AD em Recife. Ainda um pedaço de resistência legalista. |
Por Gutierres Fernandes Siqueira
Graças a Deus, hoje a Igreja Evangélica Assembleia de Deus não é mais um exemplo negativo de legalismo nos usos e costumes. Especialmente na última década houve mudanças significativas nos costumes assembleianos. É verdade que ainda há alguns bolsões, especialmente em cidades pequenas, onde o “pecado” é identificado com o “grave erro” de tomar banho na praia (!) ou assistir o Jornal Nacional. Todavia, hoje de maneira geral o assembleiano não teme o teatro e o cinema, a maquiagem e o jeans, o rock e o jazz, a teologia e a filosofia etc.
Mas, então, como nasceu essa maldição legalista no seio assembleiano? A explicação é dupla: o pietismo e a pobreza.
O pietismo.
Os missionários fundadores das Assembleias de Deus, assim como outros nomes que reforçaram o evangelismo e ensino nessa denominação, tinham formação batista pietista. Historicamente, o pietismo foi importante para reagir ao exagerado escolasticismo luterano ainda no final do século XVII. O escolasticismo pecava pelo cunho excessivamente racionalista e pouco preocupado com a espiritualidade. Porém, o antídoto pietista logo abraçou o seu próprio exagero espiritualista. O pietismo é uma visão de mundo, aliás, uma visão sem mundo, pois o mundanismo é confundido com o próprio mundo. Entenderam? Bom, no fundo o pietismo é acético, antipolítico e algumas vezes um tanto gnóstico, pois o mistério assume um papel tão revelante quando a verdade revelada. Além, é claro, do forte legalismo.
A pobreza.
A pobreza favorece o legalismo. Ora, é fácil condenar os costumes e os valores da classe média quando você não faz parte dela. Isso não vem de hoje. Na obra monumental de Edward Gibbon A História do Declínio e Queda do Império Romano, o historiador britânico comenta que no início do cristianismo a censura do luxo era uma constante entre os Pais da Igreja, mas esse discurso foi sendo esvaziado a medida que a classe rica romana aderiu ao
cristianismo nascente. Gibbson comenta[1]:
Em suas censuras ao luxo, os pais da Igreja eram extremamente minuciosos e circunstanciais; entre os diversos artigos que lhes excitavam a piedosa indignação podemos enumerar as perucas, os trajes de outra cor que não a branca, os instrumentos de música, os vasos de ouro ou prata, as almofadas macias (visto que Jacó pousava a cabeça numa pedra), o pão branco, os vinhos estrangeiros, os cumprimentos públicos, o uso de banhos quentes e o hábito de barbear-se, o qual, segundo a expressão de Tertuliano, é uma mentira contra nossos próprios rostos e uma tentativa ímpia de melhorar a obra do Criador. Quando o cristianismo se introduziu entre os ricos e os elegantes, a observância desses singulares preceitos foi deixada, como o seria hoje, aos poucos que aspirassem à superior santidade. Mas é sempre fácil, tanto quanto agradável, para as classes inferiores da humanidade, alegar como mérito o desprezo daquela pompa e daqueles prazeres que a fortuna lhes pôs fora do alcance. A virtude dos cristãos primitivos, tal como a dos primeiros romanos, tinha a guardá-la, com muita frequência, a pobreza e a ignorância.

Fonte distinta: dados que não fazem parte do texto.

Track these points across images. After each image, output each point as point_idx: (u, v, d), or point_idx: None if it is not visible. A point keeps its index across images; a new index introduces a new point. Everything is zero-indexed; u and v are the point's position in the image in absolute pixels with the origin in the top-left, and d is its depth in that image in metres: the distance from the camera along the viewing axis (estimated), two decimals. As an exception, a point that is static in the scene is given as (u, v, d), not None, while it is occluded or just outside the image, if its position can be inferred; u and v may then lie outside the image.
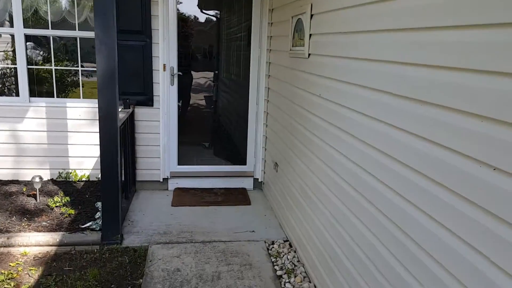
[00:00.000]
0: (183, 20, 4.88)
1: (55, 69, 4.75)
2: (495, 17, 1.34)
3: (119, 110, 4.02)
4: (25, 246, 3.45)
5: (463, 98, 1.48)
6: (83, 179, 4.83)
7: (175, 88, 4.71)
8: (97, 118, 3.42)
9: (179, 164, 4.91)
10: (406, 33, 1.87)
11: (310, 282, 3.14)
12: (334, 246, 2.71)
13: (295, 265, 3.36)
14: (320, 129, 2.95)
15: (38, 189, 4.19)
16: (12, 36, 4.55)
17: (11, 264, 3.22)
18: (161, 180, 4.84)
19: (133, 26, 4.41)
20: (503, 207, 1.30)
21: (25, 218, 3.83)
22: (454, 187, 1.52)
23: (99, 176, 3.46)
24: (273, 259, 3.42)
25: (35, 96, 4.72)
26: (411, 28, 1.82)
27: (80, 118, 4.69)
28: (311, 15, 3.13)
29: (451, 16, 1.56)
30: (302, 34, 3.32)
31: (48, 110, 4.65)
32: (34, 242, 3.47)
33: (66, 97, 4.89)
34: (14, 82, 4.69)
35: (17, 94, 4.65)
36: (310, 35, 3.16)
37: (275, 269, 3.28)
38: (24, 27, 4.49)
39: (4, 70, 4.78)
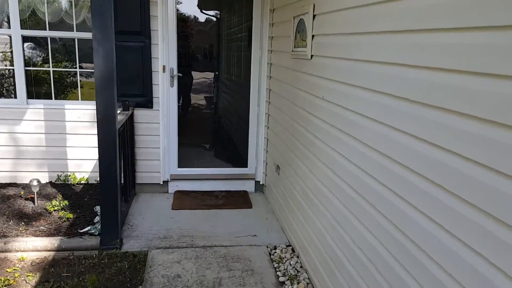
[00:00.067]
0: (182, 21, 4.82)
1: (53, 70, 4.69)
2: (496, 20, 1.32)
3: (118, 112, 3.96)
4: (23, 251, 3.39)
5: (463, 100, 1.47)
6: (82, 182, 4.77)
7: (175, 89, 4.65)
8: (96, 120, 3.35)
9: (179, 166, 4.85)
10: (408, 35, 1.82)
11: (313, 288, 3.08)
12: (335, 249, 2.65)
13: (298, 271, 3.29)
14: (322, 132, 2.89)
15: (36, 192, 4.12)
16: (11, 37, 4.48)
17: (8, 270, 3.15)
18: (161, 183, 4.77)
19: (132, 27, 4.35)
20: (503, 209, 1.29)
21: (22, 223, 3.77)
22: (455, 189, 1.51)
23: (98, 179, 3.40)
24: (276, 265, 3.36)
25: (34, 98, 4.65)
26: (415, 30, 1.76)
27: (79, 120, 4.62)
28: (314, 16, 3.06)
29: (454, 18, 1.51)
30: (304, 35, 3.25)
31: (46, 112, 4.58)
32: (31, 247, 3.41)
33: (66, 99, 4.82)
34: (13, 84, 4.62)
35: (16, 96, 4.59)
36: (313, 36, 3.10)
37: (278, 275, 3.21)
38: (21, 28, 4.43)
39: (3, 72, 4.71)
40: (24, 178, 4.63)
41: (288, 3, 3.78)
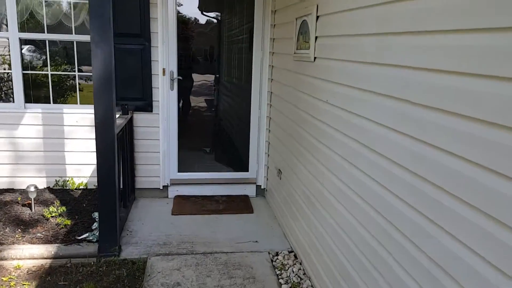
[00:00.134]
0: (183, 23, 4.75)
1: (51, 74, 4.61)
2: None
3: (117, 116, 3.88)
4: (19, 259, 3.30)
5: (467, 103, 1.44)
6: (81, 187, 4.69)
7: (175, 93, 4.57)
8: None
9: (179, 171, 4.77)
10: (418, 37, 1.74)
11: (317, 296, 3.00)
12: (340, 256, 2.58)
13: (301, 279, 3.21)
14: (326, 136, 2.81)
15: (34, 198, 4.04)
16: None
17: (3, 278, 3.07)
18: (161, 188, 4.69)
19: (131, 29, 4.27)
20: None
21: (19, 230, 3.68)
22: (471, 199, 1.44)
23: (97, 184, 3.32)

Veja como o discurso é um tanto parecido com décadas anteriores das Assembleias de Deus. Hoje, porém, muitos assembleianos são de classe média e suas derivações. A classe média sempre frequentou cinemas, teatros, estádios e shows. Além disso, o final de semana na praia ou em algum clube esportivo também é parte dessa paisagem. A classe média é, também, ávida por produtos de beleza. Portanto, a forte pobreza extrema do norte e nordeste do país favoreceu a condenação “do mundo” pelas três primeiras gerações de assembleianos no Brasil. Veja que nos Estados Unidos, por exemplo, o problema do legalismo nunca foi central, logo porque os pentecostais assembleianos de lá já nasceram na classe média.

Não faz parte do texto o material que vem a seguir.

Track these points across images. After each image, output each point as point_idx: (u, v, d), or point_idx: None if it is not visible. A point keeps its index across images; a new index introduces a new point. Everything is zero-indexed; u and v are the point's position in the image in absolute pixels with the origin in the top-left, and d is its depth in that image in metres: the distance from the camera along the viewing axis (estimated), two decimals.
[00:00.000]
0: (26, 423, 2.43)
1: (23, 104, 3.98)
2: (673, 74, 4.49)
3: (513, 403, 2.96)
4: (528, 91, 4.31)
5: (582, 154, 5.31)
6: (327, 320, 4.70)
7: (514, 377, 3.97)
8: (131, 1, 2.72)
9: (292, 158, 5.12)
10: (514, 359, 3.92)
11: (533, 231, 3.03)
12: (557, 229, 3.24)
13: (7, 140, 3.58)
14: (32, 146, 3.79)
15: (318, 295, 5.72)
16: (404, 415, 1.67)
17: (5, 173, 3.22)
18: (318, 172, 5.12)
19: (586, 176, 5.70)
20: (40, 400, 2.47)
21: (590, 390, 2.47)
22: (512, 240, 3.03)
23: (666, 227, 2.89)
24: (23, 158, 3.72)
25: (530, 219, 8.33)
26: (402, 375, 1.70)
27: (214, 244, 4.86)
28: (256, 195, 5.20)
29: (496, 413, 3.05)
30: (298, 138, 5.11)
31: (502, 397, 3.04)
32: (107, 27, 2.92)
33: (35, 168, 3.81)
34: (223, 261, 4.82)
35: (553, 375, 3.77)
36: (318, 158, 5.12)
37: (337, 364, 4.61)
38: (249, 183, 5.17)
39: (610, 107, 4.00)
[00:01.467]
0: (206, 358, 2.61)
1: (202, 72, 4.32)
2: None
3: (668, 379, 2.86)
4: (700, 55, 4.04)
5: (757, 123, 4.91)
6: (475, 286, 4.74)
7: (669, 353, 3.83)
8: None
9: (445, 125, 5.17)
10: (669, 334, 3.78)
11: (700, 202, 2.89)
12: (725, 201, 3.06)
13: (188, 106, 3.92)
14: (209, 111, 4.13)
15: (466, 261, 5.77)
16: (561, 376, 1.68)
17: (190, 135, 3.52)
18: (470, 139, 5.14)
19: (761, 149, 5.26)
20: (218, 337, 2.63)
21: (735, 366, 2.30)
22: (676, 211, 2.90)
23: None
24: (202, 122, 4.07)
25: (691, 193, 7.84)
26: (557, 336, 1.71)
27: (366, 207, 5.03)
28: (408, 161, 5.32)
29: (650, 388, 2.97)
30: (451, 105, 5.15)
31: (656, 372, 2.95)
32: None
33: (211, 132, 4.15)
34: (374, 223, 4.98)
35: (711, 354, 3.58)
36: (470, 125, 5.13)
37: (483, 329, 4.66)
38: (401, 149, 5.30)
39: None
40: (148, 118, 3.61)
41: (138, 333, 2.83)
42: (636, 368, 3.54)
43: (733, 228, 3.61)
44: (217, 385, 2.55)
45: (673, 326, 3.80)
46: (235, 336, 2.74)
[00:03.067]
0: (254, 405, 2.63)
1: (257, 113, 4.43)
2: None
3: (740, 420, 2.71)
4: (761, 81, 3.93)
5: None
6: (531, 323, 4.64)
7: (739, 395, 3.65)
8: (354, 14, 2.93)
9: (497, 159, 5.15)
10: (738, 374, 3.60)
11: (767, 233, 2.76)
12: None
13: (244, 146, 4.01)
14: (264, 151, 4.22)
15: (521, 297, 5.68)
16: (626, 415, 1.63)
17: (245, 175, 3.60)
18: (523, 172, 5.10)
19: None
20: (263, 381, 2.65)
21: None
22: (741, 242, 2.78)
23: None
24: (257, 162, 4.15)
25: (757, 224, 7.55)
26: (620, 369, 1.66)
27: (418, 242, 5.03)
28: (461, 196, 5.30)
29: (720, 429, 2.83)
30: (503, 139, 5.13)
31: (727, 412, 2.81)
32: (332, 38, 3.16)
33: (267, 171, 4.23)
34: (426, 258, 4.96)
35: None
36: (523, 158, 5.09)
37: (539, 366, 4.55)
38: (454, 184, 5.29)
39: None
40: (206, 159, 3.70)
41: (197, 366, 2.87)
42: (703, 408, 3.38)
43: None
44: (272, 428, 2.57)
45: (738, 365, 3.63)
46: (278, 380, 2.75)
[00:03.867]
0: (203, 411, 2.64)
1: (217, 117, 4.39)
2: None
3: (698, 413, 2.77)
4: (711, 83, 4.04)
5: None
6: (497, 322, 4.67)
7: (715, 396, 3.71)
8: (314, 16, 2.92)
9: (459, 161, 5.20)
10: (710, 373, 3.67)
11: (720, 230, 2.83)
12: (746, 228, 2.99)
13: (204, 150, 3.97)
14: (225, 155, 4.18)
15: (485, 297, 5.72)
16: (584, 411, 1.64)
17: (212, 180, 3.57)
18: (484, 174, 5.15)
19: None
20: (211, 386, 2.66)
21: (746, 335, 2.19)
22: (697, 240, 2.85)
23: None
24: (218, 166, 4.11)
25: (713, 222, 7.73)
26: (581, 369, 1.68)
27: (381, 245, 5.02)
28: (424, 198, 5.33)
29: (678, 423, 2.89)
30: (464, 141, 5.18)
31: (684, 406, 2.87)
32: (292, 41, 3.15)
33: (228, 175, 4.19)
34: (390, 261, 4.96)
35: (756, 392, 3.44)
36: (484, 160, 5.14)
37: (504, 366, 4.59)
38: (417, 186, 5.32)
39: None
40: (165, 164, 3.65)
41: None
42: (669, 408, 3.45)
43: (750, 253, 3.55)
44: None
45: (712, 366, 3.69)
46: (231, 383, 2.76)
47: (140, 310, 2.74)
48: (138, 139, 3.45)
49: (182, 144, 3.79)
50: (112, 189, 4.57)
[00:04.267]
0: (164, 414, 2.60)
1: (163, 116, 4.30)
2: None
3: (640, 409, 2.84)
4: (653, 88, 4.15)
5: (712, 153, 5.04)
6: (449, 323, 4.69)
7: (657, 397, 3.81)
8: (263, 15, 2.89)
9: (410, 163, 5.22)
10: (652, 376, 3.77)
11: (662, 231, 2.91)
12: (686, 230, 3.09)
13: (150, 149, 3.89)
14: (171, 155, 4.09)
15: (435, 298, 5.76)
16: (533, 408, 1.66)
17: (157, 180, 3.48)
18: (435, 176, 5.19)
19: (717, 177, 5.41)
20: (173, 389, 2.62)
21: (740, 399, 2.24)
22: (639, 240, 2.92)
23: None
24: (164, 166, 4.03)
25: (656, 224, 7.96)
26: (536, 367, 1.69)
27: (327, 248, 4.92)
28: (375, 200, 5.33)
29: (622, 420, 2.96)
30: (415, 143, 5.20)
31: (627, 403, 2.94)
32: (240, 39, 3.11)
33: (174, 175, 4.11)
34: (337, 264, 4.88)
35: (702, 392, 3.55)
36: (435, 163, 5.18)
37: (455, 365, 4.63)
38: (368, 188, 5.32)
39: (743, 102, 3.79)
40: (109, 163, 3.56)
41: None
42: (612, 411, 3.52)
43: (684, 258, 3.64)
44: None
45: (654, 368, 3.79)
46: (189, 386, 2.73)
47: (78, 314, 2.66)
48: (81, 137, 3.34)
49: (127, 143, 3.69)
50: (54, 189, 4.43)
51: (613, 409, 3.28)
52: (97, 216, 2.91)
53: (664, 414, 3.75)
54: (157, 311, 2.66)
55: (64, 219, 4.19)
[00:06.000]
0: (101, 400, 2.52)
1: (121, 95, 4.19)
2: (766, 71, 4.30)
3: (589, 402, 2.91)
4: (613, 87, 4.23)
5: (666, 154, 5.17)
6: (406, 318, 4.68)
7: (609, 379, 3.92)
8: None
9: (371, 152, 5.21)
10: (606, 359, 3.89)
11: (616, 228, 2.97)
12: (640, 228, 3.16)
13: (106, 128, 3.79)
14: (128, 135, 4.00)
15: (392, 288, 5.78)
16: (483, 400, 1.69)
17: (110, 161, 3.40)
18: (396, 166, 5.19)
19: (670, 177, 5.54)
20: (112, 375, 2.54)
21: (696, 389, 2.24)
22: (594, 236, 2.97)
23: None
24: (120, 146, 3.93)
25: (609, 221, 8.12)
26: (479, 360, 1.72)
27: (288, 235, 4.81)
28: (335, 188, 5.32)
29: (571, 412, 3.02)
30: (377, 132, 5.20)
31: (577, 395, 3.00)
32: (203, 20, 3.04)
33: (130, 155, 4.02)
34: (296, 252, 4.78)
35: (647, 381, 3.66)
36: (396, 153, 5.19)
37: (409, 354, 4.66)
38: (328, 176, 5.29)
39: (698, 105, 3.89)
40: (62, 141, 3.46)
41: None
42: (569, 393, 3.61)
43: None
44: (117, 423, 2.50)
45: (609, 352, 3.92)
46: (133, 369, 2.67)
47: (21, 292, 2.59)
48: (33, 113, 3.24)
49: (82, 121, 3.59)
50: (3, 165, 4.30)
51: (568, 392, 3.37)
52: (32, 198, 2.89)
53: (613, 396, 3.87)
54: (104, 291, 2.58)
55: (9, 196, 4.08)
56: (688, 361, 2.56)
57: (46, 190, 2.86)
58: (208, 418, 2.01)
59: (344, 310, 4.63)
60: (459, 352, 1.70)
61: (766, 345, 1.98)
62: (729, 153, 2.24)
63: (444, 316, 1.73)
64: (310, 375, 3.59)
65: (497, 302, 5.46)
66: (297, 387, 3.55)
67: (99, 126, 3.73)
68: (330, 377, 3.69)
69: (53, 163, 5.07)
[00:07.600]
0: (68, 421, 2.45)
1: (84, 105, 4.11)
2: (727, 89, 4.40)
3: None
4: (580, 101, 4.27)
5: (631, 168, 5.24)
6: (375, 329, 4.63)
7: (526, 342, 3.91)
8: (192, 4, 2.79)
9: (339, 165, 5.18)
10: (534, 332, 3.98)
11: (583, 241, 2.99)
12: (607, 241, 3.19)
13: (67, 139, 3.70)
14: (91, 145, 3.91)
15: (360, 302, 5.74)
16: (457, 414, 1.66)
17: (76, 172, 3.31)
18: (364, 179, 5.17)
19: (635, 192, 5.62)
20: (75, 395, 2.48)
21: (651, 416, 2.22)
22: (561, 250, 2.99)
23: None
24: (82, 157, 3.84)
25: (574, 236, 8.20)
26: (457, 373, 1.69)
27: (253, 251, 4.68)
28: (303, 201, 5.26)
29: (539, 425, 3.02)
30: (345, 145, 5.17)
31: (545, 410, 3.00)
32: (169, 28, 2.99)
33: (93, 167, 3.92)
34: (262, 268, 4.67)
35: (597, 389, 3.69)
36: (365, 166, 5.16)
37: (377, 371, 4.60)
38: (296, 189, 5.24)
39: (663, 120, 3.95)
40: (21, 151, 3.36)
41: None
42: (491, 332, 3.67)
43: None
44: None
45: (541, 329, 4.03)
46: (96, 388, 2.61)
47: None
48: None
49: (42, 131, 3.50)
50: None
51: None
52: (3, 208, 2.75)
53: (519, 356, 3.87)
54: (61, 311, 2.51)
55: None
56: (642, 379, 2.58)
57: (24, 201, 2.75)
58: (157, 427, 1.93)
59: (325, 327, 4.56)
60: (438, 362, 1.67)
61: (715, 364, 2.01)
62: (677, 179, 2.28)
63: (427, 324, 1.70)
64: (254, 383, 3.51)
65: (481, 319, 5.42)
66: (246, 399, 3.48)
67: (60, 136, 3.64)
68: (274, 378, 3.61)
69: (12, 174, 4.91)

É uma boa notícia saber que o legalismo hoje é um problema menor, mas é igualmente preocupante saber que essa melhoria no conceito dos costumes não veio acompanhada do esforço no ensinamento bíblico, mas apenas por questões sociais e históricas.
Referência Bibliográfica:
[1] GIBBSON, Edward. Os cristãos e a queda de Roma. 1 ed. São Paulo: Penguin-Companhia das Letras, 2012. pos 535.